UK leaders must change attitudes and cultures to help the economy grow, report finds
Tom Newcombe, June 10, 2013
Business leaders must change attitudes and cultures within the "core of their organisations", if the UK is going to grow economically and see substantial job creation, according to a report published by professional services firm, Hillcroft House.
It calls on leaders and managers, who want to make a difference, to realise there are many opportunities available to them. And states they need to start "engaging" with the most "creative types" within their organisation.
The report, the good, the bad and the ugly - Leadership into the 3rd decade, is a follow-up to a study published earlier this year, which found many employees suffer from a "culture of fear" due to poor leadership.
Using interviews and case studies from leading names and organisations within business, the report set out to find solutions to this problem.
Helen Gordon, chief executive, Royal Pharmaceutical Society (RPS), believes having the "desire and will" to change your environment is "not enough".
She said: "A sense of urgency exists for change. Certainly we have choices - we can surrender and throw our arms in the air, or we can stop, reflect and take constructive and positive action."
Gordon added: "The solution is to make some positive and much needed changes in the management culture of both the private and public sector."
Steve Melville, general manager, NHS foundation trust, Milton Keynes hospital, thinks managers and leaders are two separate things.
"Managers look to next week and leaders look to the horizon," Melville said. "To face the mass challenges of the world we live in, I believe leadership must encapsulate high levels of communication skills, listening skills, emotional intelligence and the ability to constructively support your team."
He added: "Being able to recognise the potential in your team is essential. Also build a plan of succession and do not fear it."
Danny Sims, managing director at market research agency, DJS Research, said: "Good leadership for me is not only about having exceptionally high levels of self-awareness, but also the ability to apply this knowledge in practice."
The report also interviewed a band 6, NHS junior sister, who wanted to remain anonymous. She highlighted cases of poor leadership within the organisation.
Named in the study as Ms Z, she explained her performance was to be managed for not updating the computer system.
Ms Z claims the performance management approach to get rid of her was a "cover up by management".
She said: "We had a 30% increase of patients in A&E mid-week, staff levels were down and the situation was chaotic. I correctly informed management but no positive action or support was given."
She added: "I have been bullied long enough. I have reminded the management that our hospital is not following any of the recommendations of the Francis Report. It is patients, not numbers that what count.
"Yet at this organisation we have a culture focused on doing the system's business - not that of the patients. If we dare to speak up we face the wrath of management."

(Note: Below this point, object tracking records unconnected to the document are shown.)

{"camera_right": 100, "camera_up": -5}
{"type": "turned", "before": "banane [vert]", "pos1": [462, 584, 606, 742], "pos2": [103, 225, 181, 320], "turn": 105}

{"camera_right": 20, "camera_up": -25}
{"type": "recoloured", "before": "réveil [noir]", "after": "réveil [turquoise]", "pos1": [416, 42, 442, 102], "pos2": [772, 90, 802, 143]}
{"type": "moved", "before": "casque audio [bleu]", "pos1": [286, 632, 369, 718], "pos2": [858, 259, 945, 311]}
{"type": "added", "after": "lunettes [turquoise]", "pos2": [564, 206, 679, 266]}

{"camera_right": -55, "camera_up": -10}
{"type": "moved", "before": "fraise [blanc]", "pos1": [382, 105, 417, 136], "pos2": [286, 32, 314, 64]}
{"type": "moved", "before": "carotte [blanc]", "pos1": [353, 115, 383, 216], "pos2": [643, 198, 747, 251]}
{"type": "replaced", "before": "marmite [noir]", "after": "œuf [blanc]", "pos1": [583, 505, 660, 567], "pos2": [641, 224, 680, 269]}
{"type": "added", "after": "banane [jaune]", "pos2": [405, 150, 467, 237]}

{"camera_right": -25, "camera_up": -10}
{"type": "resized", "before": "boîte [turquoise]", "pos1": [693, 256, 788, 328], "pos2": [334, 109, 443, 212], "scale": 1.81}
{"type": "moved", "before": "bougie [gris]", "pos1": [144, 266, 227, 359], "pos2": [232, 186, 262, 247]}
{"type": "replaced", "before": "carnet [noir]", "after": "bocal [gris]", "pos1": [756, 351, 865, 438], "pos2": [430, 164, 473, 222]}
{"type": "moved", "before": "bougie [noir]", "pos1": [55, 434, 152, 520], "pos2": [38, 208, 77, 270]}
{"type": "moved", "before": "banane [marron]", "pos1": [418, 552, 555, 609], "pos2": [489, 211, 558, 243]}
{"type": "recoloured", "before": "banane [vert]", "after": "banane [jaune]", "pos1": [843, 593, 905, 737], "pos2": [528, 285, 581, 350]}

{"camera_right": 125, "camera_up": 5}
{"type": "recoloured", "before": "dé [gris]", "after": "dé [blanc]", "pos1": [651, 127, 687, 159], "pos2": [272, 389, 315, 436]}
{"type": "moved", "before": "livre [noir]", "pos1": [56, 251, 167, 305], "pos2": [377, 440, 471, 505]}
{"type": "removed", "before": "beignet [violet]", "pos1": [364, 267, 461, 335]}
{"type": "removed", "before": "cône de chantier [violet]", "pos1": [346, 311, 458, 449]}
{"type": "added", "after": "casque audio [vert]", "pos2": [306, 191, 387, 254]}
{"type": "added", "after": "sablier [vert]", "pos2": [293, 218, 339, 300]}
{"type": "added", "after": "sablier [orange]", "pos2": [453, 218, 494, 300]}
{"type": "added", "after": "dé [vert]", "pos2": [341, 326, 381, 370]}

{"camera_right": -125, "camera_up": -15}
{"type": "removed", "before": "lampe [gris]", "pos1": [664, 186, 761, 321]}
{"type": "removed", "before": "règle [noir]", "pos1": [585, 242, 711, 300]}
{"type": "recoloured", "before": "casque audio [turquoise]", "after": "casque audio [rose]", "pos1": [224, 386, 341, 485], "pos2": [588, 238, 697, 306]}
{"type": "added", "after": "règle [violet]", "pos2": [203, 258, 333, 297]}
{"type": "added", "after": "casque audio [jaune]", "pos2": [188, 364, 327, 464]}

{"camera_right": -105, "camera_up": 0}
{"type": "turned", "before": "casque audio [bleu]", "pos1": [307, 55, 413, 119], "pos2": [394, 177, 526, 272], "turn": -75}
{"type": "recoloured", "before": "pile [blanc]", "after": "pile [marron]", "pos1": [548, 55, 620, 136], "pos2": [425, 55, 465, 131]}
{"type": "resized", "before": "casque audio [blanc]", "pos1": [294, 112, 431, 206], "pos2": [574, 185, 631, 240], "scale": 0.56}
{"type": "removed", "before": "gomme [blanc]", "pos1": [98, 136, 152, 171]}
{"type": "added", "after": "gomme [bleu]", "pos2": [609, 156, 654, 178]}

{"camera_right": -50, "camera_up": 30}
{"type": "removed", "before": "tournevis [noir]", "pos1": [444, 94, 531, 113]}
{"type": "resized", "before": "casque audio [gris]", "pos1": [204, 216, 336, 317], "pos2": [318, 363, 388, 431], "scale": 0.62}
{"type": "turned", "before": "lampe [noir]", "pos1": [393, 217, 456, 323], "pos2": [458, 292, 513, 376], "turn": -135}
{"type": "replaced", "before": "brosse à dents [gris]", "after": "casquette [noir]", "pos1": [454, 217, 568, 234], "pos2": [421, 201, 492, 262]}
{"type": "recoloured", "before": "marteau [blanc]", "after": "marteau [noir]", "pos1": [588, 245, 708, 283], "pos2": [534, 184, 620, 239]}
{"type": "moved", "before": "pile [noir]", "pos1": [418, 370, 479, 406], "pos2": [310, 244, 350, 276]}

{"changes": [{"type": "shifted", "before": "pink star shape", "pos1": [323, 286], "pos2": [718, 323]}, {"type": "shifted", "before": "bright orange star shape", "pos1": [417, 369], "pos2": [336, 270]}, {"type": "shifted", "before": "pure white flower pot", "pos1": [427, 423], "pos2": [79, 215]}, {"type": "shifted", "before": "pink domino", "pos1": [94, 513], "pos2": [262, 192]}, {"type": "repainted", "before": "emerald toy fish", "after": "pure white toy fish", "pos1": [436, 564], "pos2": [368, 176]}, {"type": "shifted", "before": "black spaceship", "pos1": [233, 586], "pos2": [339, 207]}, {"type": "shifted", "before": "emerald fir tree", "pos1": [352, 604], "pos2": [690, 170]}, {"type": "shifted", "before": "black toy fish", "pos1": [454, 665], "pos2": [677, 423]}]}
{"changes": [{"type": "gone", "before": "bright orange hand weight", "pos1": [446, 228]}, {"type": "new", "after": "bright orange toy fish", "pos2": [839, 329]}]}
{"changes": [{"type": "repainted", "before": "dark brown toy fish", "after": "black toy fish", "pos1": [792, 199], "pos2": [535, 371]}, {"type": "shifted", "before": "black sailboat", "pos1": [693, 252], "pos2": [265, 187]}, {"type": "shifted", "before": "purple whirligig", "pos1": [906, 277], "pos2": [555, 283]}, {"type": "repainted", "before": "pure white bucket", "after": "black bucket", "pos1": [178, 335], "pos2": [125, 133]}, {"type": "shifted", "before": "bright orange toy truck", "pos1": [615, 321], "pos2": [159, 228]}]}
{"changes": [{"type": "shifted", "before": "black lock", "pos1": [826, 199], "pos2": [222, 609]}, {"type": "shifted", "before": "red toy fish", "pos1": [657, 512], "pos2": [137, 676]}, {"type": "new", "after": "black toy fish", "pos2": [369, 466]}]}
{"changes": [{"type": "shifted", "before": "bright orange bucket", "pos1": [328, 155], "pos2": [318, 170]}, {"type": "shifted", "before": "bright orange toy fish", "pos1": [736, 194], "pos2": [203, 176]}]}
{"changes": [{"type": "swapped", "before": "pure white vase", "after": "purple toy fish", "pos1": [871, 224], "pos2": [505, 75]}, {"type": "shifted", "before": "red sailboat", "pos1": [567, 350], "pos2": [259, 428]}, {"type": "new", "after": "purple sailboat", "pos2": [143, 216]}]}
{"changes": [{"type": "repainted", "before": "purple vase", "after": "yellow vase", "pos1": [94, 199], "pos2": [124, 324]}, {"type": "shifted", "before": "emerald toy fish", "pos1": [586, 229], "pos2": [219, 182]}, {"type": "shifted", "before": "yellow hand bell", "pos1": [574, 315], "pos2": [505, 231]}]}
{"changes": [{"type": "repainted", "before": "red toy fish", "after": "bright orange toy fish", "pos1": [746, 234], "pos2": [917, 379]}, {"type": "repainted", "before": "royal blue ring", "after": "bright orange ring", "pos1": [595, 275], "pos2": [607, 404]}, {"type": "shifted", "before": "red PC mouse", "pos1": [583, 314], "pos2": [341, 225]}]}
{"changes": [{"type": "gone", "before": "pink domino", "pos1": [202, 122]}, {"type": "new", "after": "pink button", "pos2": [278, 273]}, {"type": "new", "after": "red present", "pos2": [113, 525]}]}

The report states if leaders and managers "invoke" their organisation performance management process, they must conduct it in a fair and ethical manner. In particular, they have a responsibility to ensure it is not being used to satisfy internal political agendas.
Managing director, Hillcroft House, Adam Crizzle, said: "Good leadership is fundamentally about self-awareness, that's the key message.
"Unless people understand their own behaviour they can't go around managing other people. As a leader you have to know your own limitations."